Daí em diante, Valdo Melo dedica-se exclusivamente à nova profissão. Trabalha para o extinto Banco Real e também para o extinto Banacre. Vai para São Paulo, onde faz uma especialização em Direito Securitário e, em poucos anos, se torna uma das grandes referências do Direito Civil e Comercial de nosso Estado.
Mas o destino ainda tinha uma desagradável surpresa para ele. Já em 1988, Valdo Melo sofre um atentado que o deixaria tetraplégico para o resto da vida. Acabou se tornando vítima de seu próprio talento, já que causava grande inveja por parte dos seus adversários e também por parte daqueles contra quem advogava. Não desanimava, entretanto. Tanto que até o seu último suspiro de vida terrena continuou na defesa do Direito e buscando a Justiça acima de tudo.

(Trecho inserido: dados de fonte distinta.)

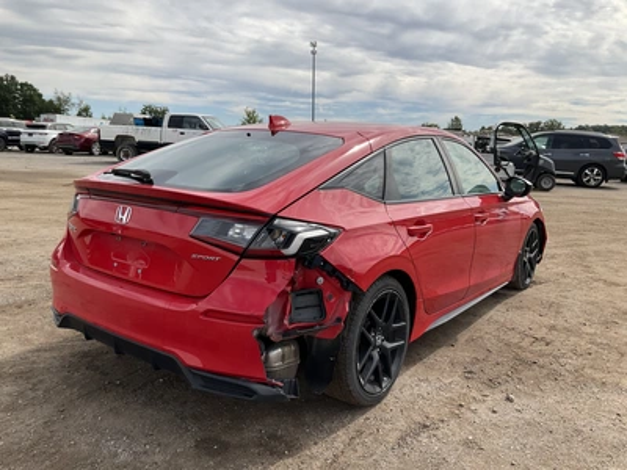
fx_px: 525
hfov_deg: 61.7
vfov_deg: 48.2
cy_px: 235
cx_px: 314
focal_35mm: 29
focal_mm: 3
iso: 25
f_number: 1.8
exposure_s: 1/1984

Por opção, não quis seguir a carreira da magistratura, pois considerava os salários baixos, mas foi amigo de juízes, promotores e desembargadores e vários outros advogados iam até ele pedir conselhos. Sua única mágoa, que talvez tenha levado para o plano espiritual foi o fato de nem a Polícia e nem a Justiça haver encontrado e punido os envolvidos pelo crime que o deixaram por vinte e cinco anos em uma cadeira de rodas.
Mas as limitações físicas em nenhum momento foram empecilho para que ele se tornasse um dos grandes operadores do Direito desta terra de Galvez, pois sempre foi muito bem sucedido na defesa de seus clientes. Por sua mente brilhante e audácia ímpar, chegou a ser indicado para compor uma lista tríplice para a cadeira de desembargador em uma vaga que era da OAB.
Um ano sem Valdo Melo e ainda há uma lacuna a ser preenchida. Mas onde ele estiver, deixou para todos nós bons exemplos e grandes lições. E que sua ausência neste plano física sirva pelo menos para que possamos refletir e ver a vida de maneira positiva, pois apesar das adversidades, ele não desistiu. Ele lutou e ele venceu. Um ano em que todos nós ainda sentimos muito a sua falta, embora sabendo que, onde estiver, está neste momento fazendo a diferença.
*Stalin Melo é professor, jornalista e sobrinho do advogado Valdo Lopes de Melo.